Because of this kind of leadership, I was frustrated with the way decisions were made and quickly realized that more often than not, it was about the people who managed the radio rather than the people who made this radio continue to deliver its services. Your recent decision to fire the head of Georgian Service David Kakabadze is not just outrageous but disrespectful to the person you have fired who have done just that- deliver, objectively, and independently- which is what we all do, as journalists.

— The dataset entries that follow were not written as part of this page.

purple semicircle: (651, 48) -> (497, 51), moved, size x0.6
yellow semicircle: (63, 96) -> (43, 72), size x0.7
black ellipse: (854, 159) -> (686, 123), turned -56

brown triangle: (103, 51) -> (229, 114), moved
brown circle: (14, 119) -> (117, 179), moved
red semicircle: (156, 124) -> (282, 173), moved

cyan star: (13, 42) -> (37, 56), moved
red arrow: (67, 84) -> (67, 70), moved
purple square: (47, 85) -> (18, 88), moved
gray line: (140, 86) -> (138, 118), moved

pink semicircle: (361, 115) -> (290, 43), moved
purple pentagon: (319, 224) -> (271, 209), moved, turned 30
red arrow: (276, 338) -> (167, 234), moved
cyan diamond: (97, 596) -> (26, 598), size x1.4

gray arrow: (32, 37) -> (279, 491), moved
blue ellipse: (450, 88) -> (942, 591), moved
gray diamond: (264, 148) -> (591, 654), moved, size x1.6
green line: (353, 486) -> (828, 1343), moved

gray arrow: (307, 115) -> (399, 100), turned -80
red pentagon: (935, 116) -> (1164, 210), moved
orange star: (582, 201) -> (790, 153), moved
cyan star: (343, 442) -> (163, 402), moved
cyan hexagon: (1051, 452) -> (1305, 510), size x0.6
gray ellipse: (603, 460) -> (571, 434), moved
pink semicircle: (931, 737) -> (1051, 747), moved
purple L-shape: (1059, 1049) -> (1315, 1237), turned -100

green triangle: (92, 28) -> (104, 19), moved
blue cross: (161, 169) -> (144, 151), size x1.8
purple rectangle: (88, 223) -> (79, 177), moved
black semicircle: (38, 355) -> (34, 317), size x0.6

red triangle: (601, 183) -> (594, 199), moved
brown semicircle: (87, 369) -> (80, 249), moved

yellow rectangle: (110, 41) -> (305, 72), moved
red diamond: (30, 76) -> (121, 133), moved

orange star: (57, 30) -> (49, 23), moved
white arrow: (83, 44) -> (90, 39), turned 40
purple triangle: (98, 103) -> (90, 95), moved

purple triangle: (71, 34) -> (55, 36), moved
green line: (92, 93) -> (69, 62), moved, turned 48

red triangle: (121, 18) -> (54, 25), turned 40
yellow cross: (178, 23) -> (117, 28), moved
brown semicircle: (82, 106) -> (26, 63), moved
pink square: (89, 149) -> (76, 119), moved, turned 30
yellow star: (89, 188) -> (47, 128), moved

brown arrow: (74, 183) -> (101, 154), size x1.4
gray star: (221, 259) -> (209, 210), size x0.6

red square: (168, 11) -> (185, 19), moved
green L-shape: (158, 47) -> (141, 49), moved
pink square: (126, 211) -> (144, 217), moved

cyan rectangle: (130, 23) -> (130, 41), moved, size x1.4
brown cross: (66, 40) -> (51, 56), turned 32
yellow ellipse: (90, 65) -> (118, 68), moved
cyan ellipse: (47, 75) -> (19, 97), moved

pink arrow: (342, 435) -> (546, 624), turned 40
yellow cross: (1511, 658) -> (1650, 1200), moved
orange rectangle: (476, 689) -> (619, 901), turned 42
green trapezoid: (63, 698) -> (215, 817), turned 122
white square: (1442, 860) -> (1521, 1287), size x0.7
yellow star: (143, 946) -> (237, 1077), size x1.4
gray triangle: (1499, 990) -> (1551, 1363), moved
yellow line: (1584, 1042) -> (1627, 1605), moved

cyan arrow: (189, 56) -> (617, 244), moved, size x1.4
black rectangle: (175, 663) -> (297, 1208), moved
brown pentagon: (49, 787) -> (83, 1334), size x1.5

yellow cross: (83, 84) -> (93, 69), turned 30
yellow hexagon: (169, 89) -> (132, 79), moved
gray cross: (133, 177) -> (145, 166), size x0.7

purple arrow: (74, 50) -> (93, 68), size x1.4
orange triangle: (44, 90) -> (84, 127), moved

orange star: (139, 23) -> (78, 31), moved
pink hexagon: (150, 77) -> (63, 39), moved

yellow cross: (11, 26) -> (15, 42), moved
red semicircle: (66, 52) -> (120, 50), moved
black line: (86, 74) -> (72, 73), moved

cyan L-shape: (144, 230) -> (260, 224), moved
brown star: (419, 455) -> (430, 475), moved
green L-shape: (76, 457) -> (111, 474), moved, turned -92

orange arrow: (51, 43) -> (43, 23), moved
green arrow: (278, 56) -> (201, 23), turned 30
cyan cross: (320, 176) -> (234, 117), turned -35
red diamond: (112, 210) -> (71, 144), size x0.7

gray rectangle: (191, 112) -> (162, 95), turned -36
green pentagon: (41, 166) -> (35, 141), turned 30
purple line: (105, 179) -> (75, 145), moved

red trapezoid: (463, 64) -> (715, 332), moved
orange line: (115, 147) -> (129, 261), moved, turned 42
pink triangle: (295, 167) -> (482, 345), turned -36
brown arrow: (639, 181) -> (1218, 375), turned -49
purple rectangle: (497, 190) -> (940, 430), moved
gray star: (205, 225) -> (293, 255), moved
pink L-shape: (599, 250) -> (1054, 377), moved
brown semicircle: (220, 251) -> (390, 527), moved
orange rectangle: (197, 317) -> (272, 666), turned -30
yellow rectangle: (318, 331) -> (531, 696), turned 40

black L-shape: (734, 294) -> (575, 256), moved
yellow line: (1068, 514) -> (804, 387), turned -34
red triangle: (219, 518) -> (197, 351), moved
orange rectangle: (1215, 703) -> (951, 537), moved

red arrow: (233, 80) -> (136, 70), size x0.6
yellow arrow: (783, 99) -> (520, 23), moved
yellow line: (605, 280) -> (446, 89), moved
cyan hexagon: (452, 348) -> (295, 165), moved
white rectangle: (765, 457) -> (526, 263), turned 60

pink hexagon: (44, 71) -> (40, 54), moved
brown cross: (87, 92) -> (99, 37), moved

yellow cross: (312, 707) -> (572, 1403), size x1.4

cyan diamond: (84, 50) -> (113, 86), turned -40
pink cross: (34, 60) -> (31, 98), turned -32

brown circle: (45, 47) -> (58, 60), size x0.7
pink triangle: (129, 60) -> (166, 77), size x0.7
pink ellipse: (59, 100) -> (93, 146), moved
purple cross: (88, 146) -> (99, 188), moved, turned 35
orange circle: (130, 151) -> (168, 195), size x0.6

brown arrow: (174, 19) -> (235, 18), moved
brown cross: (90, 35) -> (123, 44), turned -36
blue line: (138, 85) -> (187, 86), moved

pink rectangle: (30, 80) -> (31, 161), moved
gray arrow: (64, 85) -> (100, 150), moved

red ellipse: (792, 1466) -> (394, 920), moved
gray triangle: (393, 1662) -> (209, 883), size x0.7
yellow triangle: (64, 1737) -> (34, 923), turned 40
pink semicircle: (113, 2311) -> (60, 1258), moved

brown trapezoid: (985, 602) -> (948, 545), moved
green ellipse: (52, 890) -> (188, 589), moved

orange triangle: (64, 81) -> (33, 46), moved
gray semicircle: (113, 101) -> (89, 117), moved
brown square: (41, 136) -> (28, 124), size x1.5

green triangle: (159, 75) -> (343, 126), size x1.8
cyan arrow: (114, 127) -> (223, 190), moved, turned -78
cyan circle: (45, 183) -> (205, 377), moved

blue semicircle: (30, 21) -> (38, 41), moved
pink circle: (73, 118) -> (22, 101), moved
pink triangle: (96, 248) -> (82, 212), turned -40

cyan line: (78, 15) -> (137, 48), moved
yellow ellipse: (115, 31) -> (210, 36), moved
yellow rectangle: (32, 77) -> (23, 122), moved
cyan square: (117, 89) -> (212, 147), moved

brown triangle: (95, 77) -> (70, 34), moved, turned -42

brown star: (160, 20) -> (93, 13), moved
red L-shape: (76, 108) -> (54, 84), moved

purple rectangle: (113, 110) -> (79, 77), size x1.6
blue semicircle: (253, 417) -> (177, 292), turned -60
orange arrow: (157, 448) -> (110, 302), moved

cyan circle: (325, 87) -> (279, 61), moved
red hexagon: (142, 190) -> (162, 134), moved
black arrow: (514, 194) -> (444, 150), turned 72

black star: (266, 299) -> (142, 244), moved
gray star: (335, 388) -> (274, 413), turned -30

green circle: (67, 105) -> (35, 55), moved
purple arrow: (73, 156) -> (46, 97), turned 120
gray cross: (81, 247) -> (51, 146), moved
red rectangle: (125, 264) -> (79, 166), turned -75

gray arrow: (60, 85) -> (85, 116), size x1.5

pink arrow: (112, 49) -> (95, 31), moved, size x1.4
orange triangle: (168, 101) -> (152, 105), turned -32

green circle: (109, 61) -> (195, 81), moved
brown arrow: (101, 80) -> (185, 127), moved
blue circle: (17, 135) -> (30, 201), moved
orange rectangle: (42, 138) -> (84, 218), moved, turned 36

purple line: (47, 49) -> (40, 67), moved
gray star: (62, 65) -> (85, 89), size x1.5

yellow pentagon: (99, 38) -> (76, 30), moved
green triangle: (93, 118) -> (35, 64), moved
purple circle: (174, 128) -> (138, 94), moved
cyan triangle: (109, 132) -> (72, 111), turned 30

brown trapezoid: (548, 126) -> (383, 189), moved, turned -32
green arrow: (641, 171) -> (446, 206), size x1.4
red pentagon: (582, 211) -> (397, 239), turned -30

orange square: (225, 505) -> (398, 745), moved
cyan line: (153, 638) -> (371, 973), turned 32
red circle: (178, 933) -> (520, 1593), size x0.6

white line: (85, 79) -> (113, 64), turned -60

Dear management and BBG, congratulations! You won in the battle for your thirst of total control and power vs. independent journalism. It took firing of Kakabadze, whose experience and commitment to independent journalism is paramount and it is mind-boggling to me to watch what you have done as it is journalists like Kakabadze who make RFE what it is. If you think it is your management style then you are in a deep denial.

I think this quote from The Screwtape Letters by C. S. Lewis sums it up perfectly well, leaving me no other words to write:
“I live in the Managerial Age, in a world of “Admin.” The greatest evil is not now done in those sordid “dens of crime” that Dickens loved to paint. It is not done even in concentration camps and labour camps. In those we see its final result. But it is conceived and ordered (moved, seconded, carried, and minuted) in clean, carpeted, warmed and well-lighted offices, by quiet men with white collars and cut fingernails and smooth-shaven cheeks who do not need to raise their voices. Hence, naturally enough, my symbol for Hell is something like the bureaucracy of a police state or the office of a thoroughly nasty business concern”.

Respectfully,

A. G.

Another critic of RFE/RL’s senior management is Uzbek-born Shahida Tulaganova has had a distinguished journalistic career since she left Uzbekistan and received a Master’s degree in diplomatic studies from University of Westminster. She was a co-producer of award-winning HBO USA/Czech Republic documentary film “Cries from Syria” which showed ISIS brutality. She interviewed all the individuals featured in the film and wrote the narration voiced by Helen Mirren.

Shahida Tulaganova Facebook Photo

Before accepting the job as producer of RFE/RL’s Russian language news program “Current Time” in 2014, which she said she left in “frustration” after two-and-a-half years during which time she was also managing editor and anchor, Shahida Tulaganova had worked for BBC’s Uzbek Service as a popular presenter from 1996 to 2002 before moving to BBC Television. According to RFE/RL’s own website article, Tulaganova won the 2006 Prix Europa for her film “How to Plan a Revolution” about young opposition activists in Azerbaijan. The RFE/RL article states that Tulaganova’s “film about passport forgery in the EU called ‘My Fake Passports and Me’ produced for BBC Panorama has become a case study in investigative journalism.” Her film, “Airport Donetsk,” was awarded first prize in Russia’s largest documentary film festival ArtDocFest.